Ahem...
They are Samsung's lawyers. They were hired by Samsung to receive and review documents from Apple that Samsung wasn't allowed to see.
If I received stuff like that in my email, I would have the choice of dropping what I'm doing, and asking my manager what to do, or dropping what I'm doing and calling someone in our legal department for advice what to do. That's what anybody working in a company that tries to behave legally and ethically correct is trained and expected to do. Even if the stuff didn't come from lawyers that my company hired, which just made things ten times worse.
This is business, not the school yard.
So...let me get this straight. You believe lawfirms have no duty in upholding the law? Samsung could ask for it all they want. The lawfirm should still say no. It is like me hiring an accountant to do my work. If I want the accountant to do something illegal, and they do it, they're in trouble, too.
In this case, Samsung wasn't stealing money from itself and reporting it incorrectly. Nor were they stealing directly from anyone-no internal stockholder was hurt or anything. The leak came from the lawfirm and the lawfirm should have serious consequences against it.
For instance, you hire me to do a job, and then you ask me to do something illegal. It is my duty to say no.
You're trying very, very hard defending Samsung.
Samsung executives knew of the lawsuit against Apple. They knew that they weren't supposed to look at the Apple documents, and they did anyways. And to Samsung's gain on contract negotiation with a 3rd party, Nokia.
How is Samsung to actually know what they were seeing until after they saw it? A normal business works this way.
Oh, look, a document.
Oh wait, I'm not sure what I just read. Meeting to review.
OK, we just looked at something that wasn't supposed to be shared with us. But...we didn't actually share it with us.
I'm still having problems figuring out why this is a problem for Samsung ethically. If it was a problem for Nokia that Samsung was trying to match terms with Apple, then Nokia should sue the leaker of information, ie: The lawfirm.
It isn't that I'm trying very hard to defend Samsung. What they did...seems rather normal to me in normal business. People get information, they use information. I've worked with confidential information. If I had leaked it, my head is on the line, not the receiver, unless they use it to do something illegal. Getting a better deal by citing deals isn't illegal.

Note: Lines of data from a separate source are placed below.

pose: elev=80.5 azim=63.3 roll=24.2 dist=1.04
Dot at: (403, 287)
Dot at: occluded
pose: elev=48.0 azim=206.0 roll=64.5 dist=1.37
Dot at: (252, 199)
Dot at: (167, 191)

This is very simple. It is known that the law firm shared the information. What is not (yet) known is why and in what circumstances. What is also known is that the court ordered that this information be made available for the eyes of the law firm only, and that Samsung knew this. If Samsung requested this information from the lawyers, they are in trouble because they knew they weren't entitled to have the information. If they didn't request the information they are still in trouble because once in possession of the information they knew they were specifically excluded by the court from having access to, they failed to notify the court and instead used that information for the precise purpose the court had excluded them from having it for.

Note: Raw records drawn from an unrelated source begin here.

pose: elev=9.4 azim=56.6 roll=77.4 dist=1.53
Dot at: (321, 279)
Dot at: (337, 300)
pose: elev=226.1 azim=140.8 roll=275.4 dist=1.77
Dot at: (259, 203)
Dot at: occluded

Samsung was not, and is not an interested party. They were an involved party to the lawsuit from which this information derived. As an involved party they are responsible to the court for their actions relating to the court and the case.
So far as the case is concerned, they're not an interested party. For business, you bet they're interested in seeing what deals they can get.

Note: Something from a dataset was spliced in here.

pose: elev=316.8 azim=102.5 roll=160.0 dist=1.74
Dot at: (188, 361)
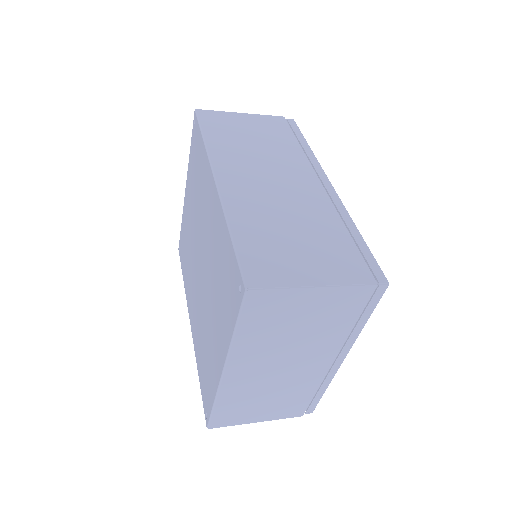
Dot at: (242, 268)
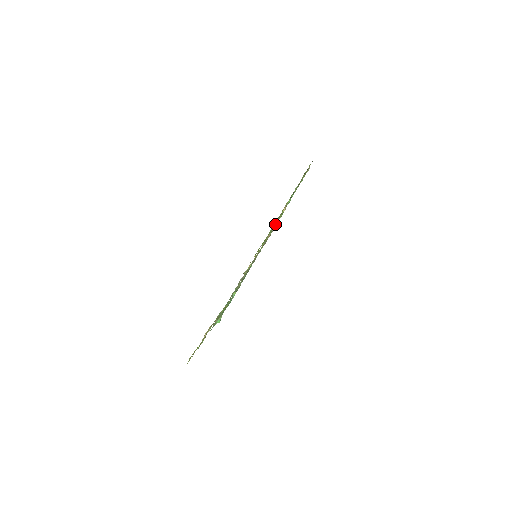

I again must reissue: Without legal advise, how would Samsung know what information they were and weren't allowed to see? "Everything leaks"-I want to see a transcript with that, because that might be "Everything gets reported"-in the sense that, the executives had known about deals.
Remember, Samsung WAS entitled to certain, but not all knowledge. That was what the lawfirm was supposed to share with them. If Samsung got the entire deal, again, perhaps their interpretation was it was shared because the entire deal was sharable.
I think all responsibility is with the firm...I don't see much basis to go after Samsung here. Even if they hired a firm known for this type of behavior-the firm shouldn't have existed before this incident due to such behavior.
Maybe Samsung did something illegal, but so far as I can see, it is much ado about nothing and rooting for a football team...the "DEATH TO SAMSUNG APPLE TO VICTORY" type thing.